Transactions are the primary unit of concurrent work on a database, allowing a set of changes to be committed into the database atomically. Most database systems guarantee a set of invariants within a transaction called ACID properties.

Atomicity guarantees that all changes in a transaction guarantees that all changes in the transaction will be committed or rolled back - a transaction is never partially applied.

Consistency guarantees that the transaction cannot leave data in an invalid state, including validity checks applied by database constriants.

Isolation guarantees that a transaction cannot interfere with data being used by another transaction. In practice, this constraint is often relaxed to trade consistency for performance by setting the isolation level of the transaction.

Durability guarantees that if a transaction is reported to the client as being committed that the database manager can guarantee that transaction has been committed and the changes stored permanently.

Within a simple transaction the semantics implied by ACID are fairly straightforward, but they can get more complex with more complex transaction semantics.

Distributed transactions guarantee ACID properties across multiple database systems or other resource managers for a transaction through a protocol known as two-phase commit. In this type of protocol each resource manager1 is asked to guarantee the ability to commit and then subsequently asked to actually commit the transaction. The transaction is not reported as committed until all resource managers have reported successful commits.
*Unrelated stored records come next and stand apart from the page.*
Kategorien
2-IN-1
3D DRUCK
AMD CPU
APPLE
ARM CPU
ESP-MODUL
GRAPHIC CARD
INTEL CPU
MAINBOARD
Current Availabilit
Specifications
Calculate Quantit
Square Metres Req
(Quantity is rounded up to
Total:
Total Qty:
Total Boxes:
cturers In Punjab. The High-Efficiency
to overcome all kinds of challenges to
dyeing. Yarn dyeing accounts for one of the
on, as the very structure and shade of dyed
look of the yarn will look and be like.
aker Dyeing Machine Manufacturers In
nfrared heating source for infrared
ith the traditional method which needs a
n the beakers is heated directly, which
Nested or chained transactions allow parts of a transaction to be committed, but then rolled back if an error is encountered at a higher level. Rollback at any level aborts the whole transaction. This mechanism is useful for ensuring consistency across a complex transaction involving multiple operations.
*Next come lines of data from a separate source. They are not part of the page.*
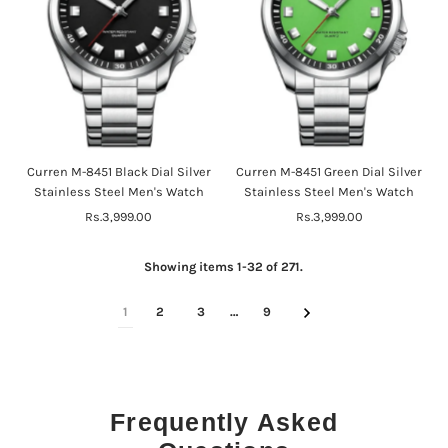
Curren M-8451 Black Dial Silver
Curren M-8451 Green Dial Silver
Stainless Steel Men's Watch
Stainless Steel Men's Watch
Rs.3,999.00
Regular
Rs.3,999.00
Regular
Price
Price
Showing items 1-32 of 271.
1
2
3
…
9
Frequently Asked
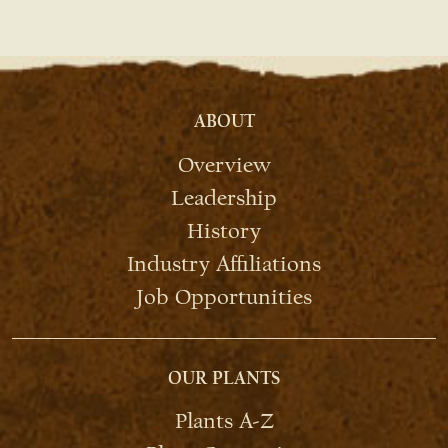
ABOUT
Overview
Leadership
History
Industry Affiliations
Job Opportunities
OUR PLANTS
Plants A-Z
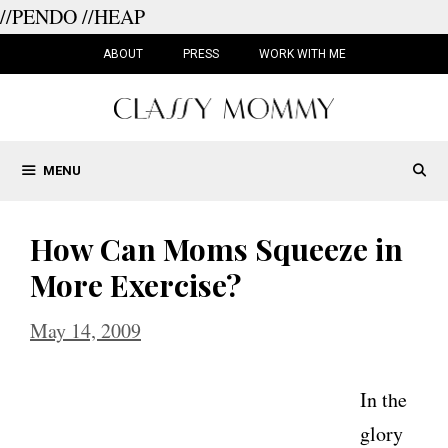
//PENDO
//HEAP
Skip
to
ABOUT
PRESS
WORK WITH ME
content
MENU
How Can Moms Squeeze in
More Exercise?
May 14, 2009
In the
glory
Autonomous transactions allow certain updates to break off from the parent transaction context and commit autonomously. This is useful for (for example) ensuring that loggng information persists when an error causes the rollback of a parent transaction. Not all DBMS platforms support autonomous transactions.

The definitive book on transaction processing systems architecture is Grey and Reuters Transaction Processing: Concepts and Techniques (ISBN 978-1558601901).

1In transaction processing terminology a resource manager is something like a database management system that participates in a distributed transaction.